YOUR TASK
Reproduce exactly, and only, the lines below from the one containing "X00002320Y00011420D01*" through the one containing "X00002053Y00011095D01*".

INFORMATION SHOWN
※

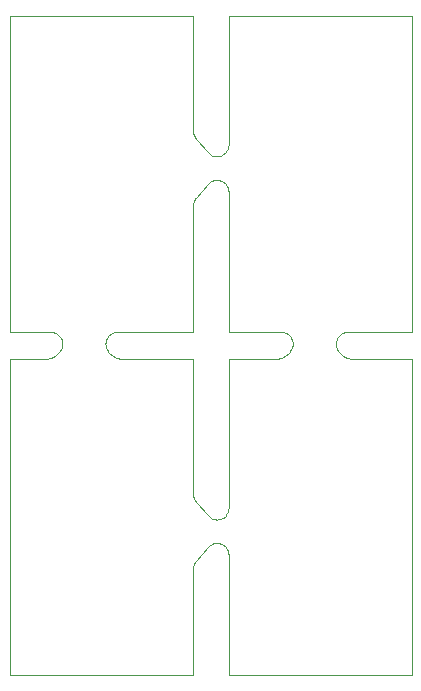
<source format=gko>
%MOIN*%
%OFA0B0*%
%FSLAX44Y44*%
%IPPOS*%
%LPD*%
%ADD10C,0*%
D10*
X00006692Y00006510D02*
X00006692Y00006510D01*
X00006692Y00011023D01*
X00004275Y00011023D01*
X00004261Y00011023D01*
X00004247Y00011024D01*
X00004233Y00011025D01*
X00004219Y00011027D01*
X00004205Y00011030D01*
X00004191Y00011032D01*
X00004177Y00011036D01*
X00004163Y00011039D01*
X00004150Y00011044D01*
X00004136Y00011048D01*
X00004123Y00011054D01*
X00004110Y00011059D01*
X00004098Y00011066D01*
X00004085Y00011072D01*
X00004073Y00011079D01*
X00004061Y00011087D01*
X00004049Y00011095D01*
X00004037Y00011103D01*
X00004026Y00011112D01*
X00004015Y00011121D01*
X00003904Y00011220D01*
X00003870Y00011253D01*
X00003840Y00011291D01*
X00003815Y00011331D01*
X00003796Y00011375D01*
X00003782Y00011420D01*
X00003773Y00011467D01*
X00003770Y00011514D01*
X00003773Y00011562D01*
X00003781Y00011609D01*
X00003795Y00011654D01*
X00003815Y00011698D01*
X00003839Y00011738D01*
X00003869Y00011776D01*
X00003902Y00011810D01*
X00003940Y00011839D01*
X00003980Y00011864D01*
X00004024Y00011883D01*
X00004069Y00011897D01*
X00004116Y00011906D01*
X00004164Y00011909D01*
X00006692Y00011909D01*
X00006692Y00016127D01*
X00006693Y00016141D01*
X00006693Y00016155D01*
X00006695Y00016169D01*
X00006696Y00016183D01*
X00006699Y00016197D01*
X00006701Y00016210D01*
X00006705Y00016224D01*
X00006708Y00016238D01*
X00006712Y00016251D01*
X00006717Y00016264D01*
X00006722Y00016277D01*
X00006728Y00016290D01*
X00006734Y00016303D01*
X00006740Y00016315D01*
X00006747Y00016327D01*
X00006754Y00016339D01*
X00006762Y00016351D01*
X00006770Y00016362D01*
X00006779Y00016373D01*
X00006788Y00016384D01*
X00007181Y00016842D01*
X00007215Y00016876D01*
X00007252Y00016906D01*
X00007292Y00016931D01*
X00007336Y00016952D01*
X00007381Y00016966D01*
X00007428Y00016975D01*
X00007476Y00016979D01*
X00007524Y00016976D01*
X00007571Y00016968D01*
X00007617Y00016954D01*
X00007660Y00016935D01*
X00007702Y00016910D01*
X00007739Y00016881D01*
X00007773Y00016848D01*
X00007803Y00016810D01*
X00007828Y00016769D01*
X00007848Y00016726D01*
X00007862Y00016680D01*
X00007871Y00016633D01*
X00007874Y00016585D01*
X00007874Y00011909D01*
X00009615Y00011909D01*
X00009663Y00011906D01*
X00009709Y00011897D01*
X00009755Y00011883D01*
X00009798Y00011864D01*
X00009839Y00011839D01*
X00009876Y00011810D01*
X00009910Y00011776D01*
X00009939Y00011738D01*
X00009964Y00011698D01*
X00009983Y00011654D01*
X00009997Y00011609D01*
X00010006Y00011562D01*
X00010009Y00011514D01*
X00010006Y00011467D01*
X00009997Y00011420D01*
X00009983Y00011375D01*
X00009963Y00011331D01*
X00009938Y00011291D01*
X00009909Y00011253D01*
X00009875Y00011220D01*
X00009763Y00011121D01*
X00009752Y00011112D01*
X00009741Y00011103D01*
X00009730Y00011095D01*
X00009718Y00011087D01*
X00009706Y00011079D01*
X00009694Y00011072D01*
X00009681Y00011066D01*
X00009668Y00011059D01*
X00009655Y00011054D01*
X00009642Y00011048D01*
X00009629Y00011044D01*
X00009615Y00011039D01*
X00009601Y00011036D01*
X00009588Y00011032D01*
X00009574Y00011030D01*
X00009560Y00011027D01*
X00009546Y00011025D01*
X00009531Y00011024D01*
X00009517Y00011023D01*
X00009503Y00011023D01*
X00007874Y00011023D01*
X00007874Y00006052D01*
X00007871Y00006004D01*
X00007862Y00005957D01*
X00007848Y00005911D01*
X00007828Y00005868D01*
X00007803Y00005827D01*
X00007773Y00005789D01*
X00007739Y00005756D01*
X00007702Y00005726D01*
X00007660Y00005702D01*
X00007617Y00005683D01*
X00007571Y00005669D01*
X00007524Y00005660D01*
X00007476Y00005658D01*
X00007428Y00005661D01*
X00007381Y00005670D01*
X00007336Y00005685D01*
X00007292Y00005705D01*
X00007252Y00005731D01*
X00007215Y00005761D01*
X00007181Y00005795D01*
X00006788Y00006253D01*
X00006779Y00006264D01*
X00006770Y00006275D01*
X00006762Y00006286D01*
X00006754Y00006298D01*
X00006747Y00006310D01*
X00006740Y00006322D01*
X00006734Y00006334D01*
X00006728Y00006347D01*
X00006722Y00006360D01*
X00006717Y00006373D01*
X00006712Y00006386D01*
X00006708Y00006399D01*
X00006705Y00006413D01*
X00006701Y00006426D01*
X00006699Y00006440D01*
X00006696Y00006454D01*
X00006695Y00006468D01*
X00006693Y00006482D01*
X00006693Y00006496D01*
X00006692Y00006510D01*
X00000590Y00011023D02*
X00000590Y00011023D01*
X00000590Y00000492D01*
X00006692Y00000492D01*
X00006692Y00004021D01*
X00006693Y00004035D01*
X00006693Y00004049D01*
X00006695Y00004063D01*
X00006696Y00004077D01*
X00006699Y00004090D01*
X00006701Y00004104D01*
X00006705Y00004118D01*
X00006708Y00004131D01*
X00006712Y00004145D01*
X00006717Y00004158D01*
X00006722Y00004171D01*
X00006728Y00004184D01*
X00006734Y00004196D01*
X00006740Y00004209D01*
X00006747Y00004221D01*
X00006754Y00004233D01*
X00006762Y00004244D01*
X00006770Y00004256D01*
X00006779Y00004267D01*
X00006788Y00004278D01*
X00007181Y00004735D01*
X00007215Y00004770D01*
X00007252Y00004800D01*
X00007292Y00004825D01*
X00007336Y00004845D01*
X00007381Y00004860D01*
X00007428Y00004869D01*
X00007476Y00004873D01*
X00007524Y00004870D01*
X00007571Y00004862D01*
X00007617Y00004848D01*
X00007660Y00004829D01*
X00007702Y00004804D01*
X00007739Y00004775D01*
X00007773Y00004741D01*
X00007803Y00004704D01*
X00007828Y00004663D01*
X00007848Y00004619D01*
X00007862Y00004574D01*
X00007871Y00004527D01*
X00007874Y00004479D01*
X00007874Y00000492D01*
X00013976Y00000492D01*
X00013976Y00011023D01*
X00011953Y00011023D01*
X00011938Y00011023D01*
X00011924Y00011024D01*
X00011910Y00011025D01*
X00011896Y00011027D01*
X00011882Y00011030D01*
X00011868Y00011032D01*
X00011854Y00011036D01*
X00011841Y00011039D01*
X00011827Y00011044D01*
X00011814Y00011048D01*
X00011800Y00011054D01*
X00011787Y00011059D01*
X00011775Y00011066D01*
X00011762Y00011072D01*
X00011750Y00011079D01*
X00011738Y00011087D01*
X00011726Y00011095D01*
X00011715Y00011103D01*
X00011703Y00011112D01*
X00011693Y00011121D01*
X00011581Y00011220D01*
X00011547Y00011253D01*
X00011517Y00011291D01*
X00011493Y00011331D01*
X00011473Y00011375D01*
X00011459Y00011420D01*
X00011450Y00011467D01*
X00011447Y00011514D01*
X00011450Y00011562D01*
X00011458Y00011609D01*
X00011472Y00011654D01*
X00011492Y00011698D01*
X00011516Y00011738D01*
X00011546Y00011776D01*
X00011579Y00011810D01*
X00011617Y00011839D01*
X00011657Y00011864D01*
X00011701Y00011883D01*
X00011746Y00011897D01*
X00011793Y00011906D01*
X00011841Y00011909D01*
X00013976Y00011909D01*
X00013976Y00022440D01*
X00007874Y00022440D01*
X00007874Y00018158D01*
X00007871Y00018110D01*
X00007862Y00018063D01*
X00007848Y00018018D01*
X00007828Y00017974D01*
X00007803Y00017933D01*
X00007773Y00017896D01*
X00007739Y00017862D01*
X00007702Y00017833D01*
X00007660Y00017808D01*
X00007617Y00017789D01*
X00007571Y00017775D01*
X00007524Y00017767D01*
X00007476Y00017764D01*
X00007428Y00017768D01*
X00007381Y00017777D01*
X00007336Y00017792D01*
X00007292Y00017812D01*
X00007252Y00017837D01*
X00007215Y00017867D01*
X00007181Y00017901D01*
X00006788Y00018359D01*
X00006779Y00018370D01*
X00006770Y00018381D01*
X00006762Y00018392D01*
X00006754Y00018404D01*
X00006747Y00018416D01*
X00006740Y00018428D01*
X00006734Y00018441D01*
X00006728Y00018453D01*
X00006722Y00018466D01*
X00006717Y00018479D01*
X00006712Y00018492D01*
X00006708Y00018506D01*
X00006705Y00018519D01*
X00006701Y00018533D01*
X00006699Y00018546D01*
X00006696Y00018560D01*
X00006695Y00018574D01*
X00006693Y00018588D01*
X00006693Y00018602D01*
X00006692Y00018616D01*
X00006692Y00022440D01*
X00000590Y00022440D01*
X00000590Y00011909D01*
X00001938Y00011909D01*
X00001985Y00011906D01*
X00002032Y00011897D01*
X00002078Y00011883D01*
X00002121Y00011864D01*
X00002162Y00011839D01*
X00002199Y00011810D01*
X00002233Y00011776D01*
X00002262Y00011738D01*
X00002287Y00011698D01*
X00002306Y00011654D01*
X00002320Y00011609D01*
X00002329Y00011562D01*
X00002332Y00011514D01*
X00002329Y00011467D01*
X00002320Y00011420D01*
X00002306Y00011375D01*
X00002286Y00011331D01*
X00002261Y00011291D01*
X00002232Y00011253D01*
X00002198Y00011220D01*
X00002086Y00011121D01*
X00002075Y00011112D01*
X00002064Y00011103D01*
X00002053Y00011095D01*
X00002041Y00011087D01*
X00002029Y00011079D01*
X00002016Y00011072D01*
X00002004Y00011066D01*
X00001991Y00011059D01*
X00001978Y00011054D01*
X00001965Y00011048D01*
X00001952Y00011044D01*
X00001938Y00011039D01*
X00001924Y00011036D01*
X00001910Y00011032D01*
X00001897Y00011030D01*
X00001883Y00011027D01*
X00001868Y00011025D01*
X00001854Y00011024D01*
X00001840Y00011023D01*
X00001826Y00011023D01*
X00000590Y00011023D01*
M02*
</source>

※

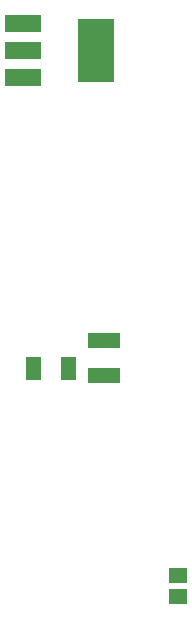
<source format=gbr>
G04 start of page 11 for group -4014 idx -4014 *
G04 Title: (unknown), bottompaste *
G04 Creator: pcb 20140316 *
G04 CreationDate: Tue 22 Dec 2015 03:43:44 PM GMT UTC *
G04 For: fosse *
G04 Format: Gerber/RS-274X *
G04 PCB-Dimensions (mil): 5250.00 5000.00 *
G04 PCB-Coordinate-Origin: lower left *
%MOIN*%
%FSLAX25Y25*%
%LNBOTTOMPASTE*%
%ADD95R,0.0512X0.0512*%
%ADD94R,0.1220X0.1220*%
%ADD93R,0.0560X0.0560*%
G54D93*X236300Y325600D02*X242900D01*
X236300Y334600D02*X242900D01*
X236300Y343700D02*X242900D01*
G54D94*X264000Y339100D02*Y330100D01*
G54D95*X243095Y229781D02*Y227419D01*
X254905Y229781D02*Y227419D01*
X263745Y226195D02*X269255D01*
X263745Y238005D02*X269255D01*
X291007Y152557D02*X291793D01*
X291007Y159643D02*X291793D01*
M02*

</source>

※

ANSWER AREA
X00002320Y00011420D01*
X00002306Y00011375D01*
X00002286Y00011331D01*
X00002261Y00011291D01*
X00002232Y00011253D01*
X00002198Y00011220D01*
X00002086Y00011121D01*
X00002075Y00011112D01*
X00002064Y00011103D01*
X00002053Y00011095D01*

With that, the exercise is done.